目と目を合わせてからはじめましょう
 「俺が、食器を運ぶよ」

 「ありがとう」

 彼女は、流し台に立ち洗い物を始めた。俺は、食器を運び、テーブルを拭く。

 洗った食器を、伏せて並べる彼女に言った。

 「食洗機使ったらどうだ?」

 「ええ? どこにあるの?」

 右の下の扉だ。

 「ああ。これ、食洗機だったの? おしゃれでわからなった」

 「おいおい」

 二人で片付たせいなのか、キッチンが綺麗に整ったように見える。


 「洗濯物、畳みますか?」

 タオルで手を拭きながら、咲夜がソファーに積み重なった洗濯物へと向かって歩いていく。

 「そうだな」

 俺も、ソファーへと向かった。


 床に座ると、シャツを手にするが上手く畳めない。

 「台の上でやると上手くいきそう。折り紙みたいに畳んで…… シャツはハンガーでいいんじゃない?」

 「そうか?」

 俺は、シャツは諦めハンガーにかけると、クローゼットにしまった。


 彼女と向き合って座り、Tシャツをテーブルの上に広げて伸ばした。ああ、確かに畳みやすい。

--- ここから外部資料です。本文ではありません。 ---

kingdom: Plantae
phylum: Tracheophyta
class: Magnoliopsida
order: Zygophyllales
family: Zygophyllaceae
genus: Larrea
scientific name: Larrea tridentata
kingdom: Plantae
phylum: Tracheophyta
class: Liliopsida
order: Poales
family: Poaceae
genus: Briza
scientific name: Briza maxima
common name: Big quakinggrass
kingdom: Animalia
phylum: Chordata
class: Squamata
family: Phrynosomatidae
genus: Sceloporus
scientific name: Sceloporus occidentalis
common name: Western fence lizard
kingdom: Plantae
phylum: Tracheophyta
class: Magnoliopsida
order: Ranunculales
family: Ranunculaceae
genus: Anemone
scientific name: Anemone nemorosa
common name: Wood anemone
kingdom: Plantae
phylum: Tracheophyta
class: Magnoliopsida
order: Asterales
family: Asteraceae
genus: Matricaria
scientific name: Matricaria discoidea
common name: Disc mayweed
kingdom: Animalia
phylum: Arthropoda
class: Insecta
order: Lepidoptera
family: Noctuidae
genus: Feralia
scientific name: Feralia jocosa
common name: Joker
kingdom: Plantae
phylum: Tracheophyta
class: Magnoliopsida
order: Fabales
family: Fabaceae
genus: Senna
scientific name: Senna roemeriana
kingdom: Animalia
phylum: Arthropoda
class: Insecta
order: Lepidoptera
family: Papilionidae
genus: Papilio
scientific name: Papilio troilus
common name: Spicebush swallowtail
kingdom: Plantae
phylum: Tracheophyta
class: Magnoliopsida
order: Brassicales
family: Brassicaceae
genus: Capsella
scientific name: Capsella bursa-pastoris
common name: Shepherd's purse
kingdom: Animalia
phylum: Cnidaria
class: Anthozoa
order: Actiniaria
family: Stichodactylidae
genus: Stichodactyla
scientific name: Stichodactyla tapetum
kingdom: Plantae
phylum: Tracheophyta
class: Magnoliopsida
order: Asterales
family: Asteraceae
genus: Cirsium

 クローゼットにしまう事が出来なかった衣類たちが綺麗に片付けられていく。

 「ねえ。なんか、私の下着ばかり畳んでない?」

 彼女が怪訝そうな顔で俺の手元を見る。


 俺がテーブルに乗せたのは、水色のレースのついたパンツ。彼女のものであるのは間違いない。

 「そんな事はない。たまたまだ」

 「そうかな? 雨宮さんの横、私のブラジャーとパンツが積み重なってるじゃない?」


 意識せずとも、勝手に手が彼女の下着を手にしてしまうのだから仕方ない。条件反射ってやつだな。

 「いいだろ。これが一番綺麗に畳める」

 「こっちも畳んでよ!」

 彼女が俺のボクサーパンツを、パサっと差し出した。


 「ああ。それはちょっと畳みにくいんだよな。咲夜が畳んでくれ」

 「はあ? そんなわけないでしょ! 全く、SPなんだか、変態なんだか」

 ぶつぶつ文句言いながら、俺のパンツを畳んでる咲夜が面白い。

 「それは、心外だな。俺はただ洗濯物を畳んでいるだけだ」

 俺は、またもや彼女のパンツを手にして言った。